Baseline capillary density in SA-T2DM patients was lower than in previous studies of the general Dutch population, indicating pre-existing microvascular impairment. In the placebo group, microvascular parameters worsened over time. Following three FMD cycles, only PBRdynamic significantly increased at three months, but this effect was reversed at the six-month follow-up. BMI and HbA1c decreased significantly at three months but only BMI remained significantly lower at six months. In contrast, Endocalyx™ supplementation resulted in significant improvements in PBRdynamic and MVHSdynamic at three months, which persisted at six months. Urinary MCP-1 was significantly reduced after three months of Endocalyx™ supplementation, but this effect did not persist.

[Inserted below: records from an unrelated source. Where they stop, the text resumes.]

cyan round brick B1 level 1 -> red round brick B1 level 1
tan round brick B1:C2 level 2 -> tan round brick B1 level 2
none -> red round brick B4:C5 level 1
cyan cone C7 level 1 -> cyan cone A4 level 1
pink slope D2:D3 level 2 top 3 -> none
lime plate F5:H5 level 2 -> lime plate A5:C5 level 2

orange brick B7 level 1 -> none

There were no significant changes in other glycocalyx or inflammatory markers in either intervention group.

The study demonstrates that SA-T2DM patients already present with compromised microvascular health at baseline, and this worsens without intervention. While FMD temporarily reduced BMI and HbA1c, it failed to improve and actually worsened some aspects of microvascular health at follow-up. The lack of sustained benefit from FMD might be related to pre-existing cardiovascular comorbidities or impaired metabolic switching from carbohydrates to lipids. In contrast, Endocalyx™ supplementation consistently improved microvascular health, suggesting a protective effect on the endothelial glycocalyx. The reduction in urinary MCP-1 suggests an anti-inflammatory effect. The absence of changes in other glycocalyx degradation markers may indicate that the mechanisms of action of Endocalyx™ are more complex than simply inhibiting these specific enzymes. The study’s findings highlight the need for therapies targeting different aspects of diabetic vascular disease.

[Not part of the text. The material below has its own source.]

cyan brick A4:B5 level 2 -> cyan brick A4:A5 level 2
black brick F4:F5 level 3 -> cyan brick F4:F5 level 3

This study demonstrates that glycocalyx mimetic supplementation with Endocalyx™ is a promising intervention to improve microvascular health in SA-T2DM. Although FMD showed temporary metabolic benefits, it did not improve and possibly worsened microvascular health. Future research should investigate the long-term effects of Endocalyx™ and explore the underlying mechanisms responsible for its beneficial effects. Further investigation is also needed to optimize FMD protocols for SA-T2DM patients, potentially including strategies to enhance ketogenesis.

The relatively small sample size and high dropout rate, partly due to the COVID-19 pandemic, limit the generalizability of the findings. The low rate of ketosis observed in the FMD group raises concerns about dietary adherence or potential metabolic differences between South-Asian and European populations. The study also lacked routine monitoring of eGFR, which could be crucial in patients undergoing dietary restrictions. Future studies with larger sample sizes and stricter adherence monitoring are necessary to confirm these findings and investigate the effects of these interventions on various diabetic complications.